Le elezioni americane si concludono sempre con dei margini molto stretti. Raramente si sono verificati casi di vittorie schiacchianti, anzi due. La vittoria di Lyndon Johnson nel 1968 e la vittoria di Ronald Regan nel 1990. 


Destra e sinistra. Repubblicani e dem. Salute e lavoro. Negli States, ma anche in Europa la pandemia ha creato una dicotomia tra salute e lavoro. Questa volta però il tema del lavoro sembra essere di appannaggio della propaganda di destra. Le forze progressiste pagheranno nel prossimo futuro questa “apparente” incomprensione del popolo?

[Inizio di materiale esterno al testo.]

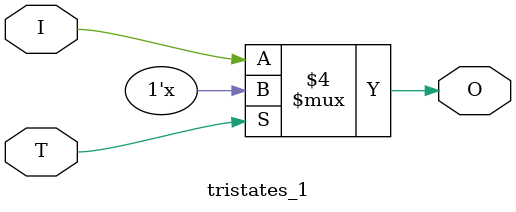
<source format=v>
module tristates_1 (T, I, O);
input  T, I;
output O;
reg    O;

always @(T or I)
begin
  if (~T)
    O = I;
  else
   O = 1'bZ;
end

endmodule

</source>
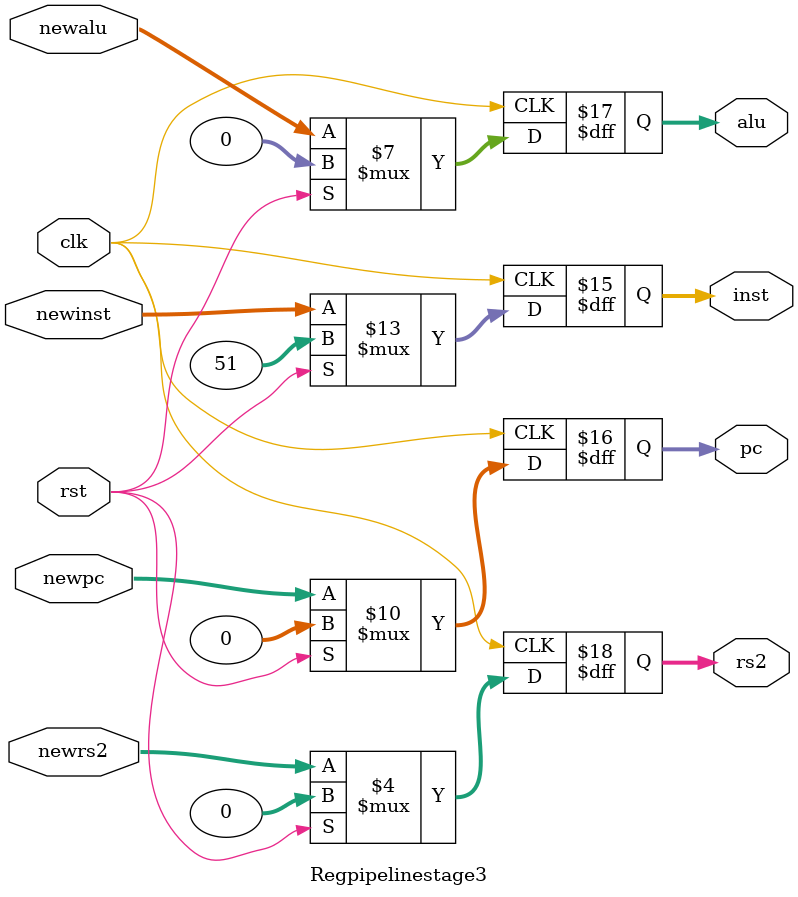
<source format=sv>
module Regpipelinestage3 (clk,rst,newalu,newrs2,newpc,newinst,inst,pc,alu,rs2);
input wire [31:0]newinst,newpc,newalu,newrs2;
input wire clk,rst;
output reg [31:0]inst,pc,alu,rs2;
always@(negedge clk) begin
if (rst==1) begin
	inst<=32'h00000033;
	pc<=0;
	alu<=0;
	rs2<=0;
end
else	begin
	inst<=newinst;
	pc<=newpc;
	alu<=newalu;
	rs2<=newrs2;
end
end
endmodule

</source>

Trump ha battuto sull’economia insistendo sulle limitazioni e le pesanti conseguenze su lavoro e stabilità lavorativa nel caso di vittoria di Biden, che come accade in Europa per le forze moderate e progressiste, appare più sensibile e attento alla tematica della salute. 

Se vincesse Biden come cambierebbe la politica estera degli Usa. Tornerebbe ad avere importanza il nodo dell’internazionalismo, fondamentale nella politica Usa ma messo in discussione dalla Presidenza degli Stati Uniti?

 

Certo che con la vittoria di Biden gli equilibri e rapporti con l’Europa sarebbero ristabiliti così come non li vediamo dall’elezione di Trump. Trump ha puntano sul nazionalismo, sull’America first e ha sempre guardato con disprezzo le strategie e le politiche multinazionali, a iniziare dalle Nazioni Unite. Se prevarrà Biden sicuramente si riallacceranno i rapporti transatlantici e con essi i trattati multinazionali a cominciare da quello sul clima. 

E la Russia e la Cina? Con chi stanno?

E’ risaputo che Putin ha un rapporto di carattere finanziario, personale e commerciale con Donald Trump e non è azzardato pensare che a lui convenga Trump. 

La Cina invece? Quanto conviene al colosso cinese un rinnovato rapporto di sinergia tra America ed Europa?

Il rapporto con la Cina è di natura diversa. La Cina resta sempre il secondo maggior creditore straniero degli Stati Uniti. O antagonista o partner gli Usa non possono prescindere da questa relazione. Non possono prescindere da ciò che accade e che accadrà nel Pacifico.